Les garçons n’en ont pas été exclus : l’école ne compte que 35 à 40 enfants cette année, « alors qu’on pourrait en accueillir le double ».

Arrivé de France en 2022, M. Henric souligne que la tradition des chœurs de garçons remonte à 1500 ans en Europe. Il est néanmoins tout à fait à l’aise avec le fait que la maîtrise qu’il dirige soit mixte.

D’autant plus qu’en France, souligne-t-il, « il n’existe plus que trois chœurs de garçons » à sa connaissance.

De façon générale, l’argument musicologique en faveur de chœurs pour garçons seulement tient à la volonté de faire entendre des œuvres chantées « par des enfants pour lesquels elles ont été écrites ».

Il évoque ici les œuvres de Jean-Sébastien Bach, par exemple, d’abord interprétées par des garçons. Il ajoute dans un même souffle qu’à l’inverse, dans la Venise du XVIIIe siècle de Vivaldi, il n’y avait que des chœurs de filles.
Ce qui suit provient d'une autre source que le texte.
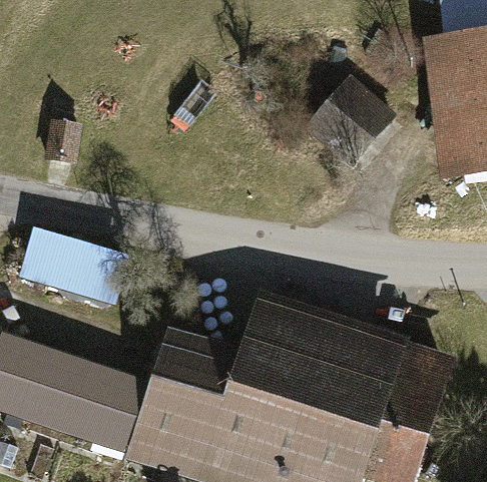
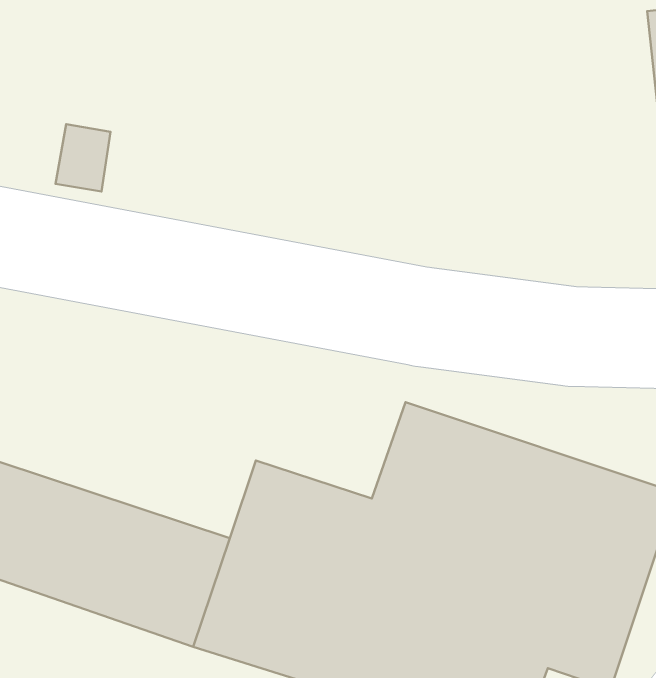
building: [307,77,388,159] -> none
building: [23,231,119,297] -> none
Il est donc possible, dans un chœur mixte, de jouer avec le répertoire pour que chaque œuvre soit servie à son mieux, en privilégiant tantôt des pièces interprétées traditionnellement par des garçons, tantôt des œuvres particulièrement bien mises en valeur par des filles.

Différences majeures

Au fil de leur développement, les voix des filles et des garçons ne sont pas équivalentes. À un très jeune âge, vers 7 ans, il y a peu de différences. Mais ensuite, M. Henric note que les différences sont majeures.

Entre 11 et 14 ans, il y a quelque chose de magique dans cette voix [de garçon] qui disparaîtra bientôt.

Marc Henric, directeur musical, artistique et pédagogique des Petits Chanteurs de Trois-Rivières

Puis arrive la mue, qui oblige parfois les garçons à être placés sur les lignes de côté, alors que « la voix des filles entre 13 et 18 ans devient extraordinaire ».

Chose certaine, selon M. Henric, « il est impératif que les femmes aient accès au chant. Le maintien d’une tradition ne peut pas se faire à leur détriment ».

Au centre de services scolaire de Montréal, le porte-parole Alain Perron évoque l’autonomie de l’organisme et que c’est à lui d’en décider.

Le ministère de l’Éducation ne nous est pas revenu.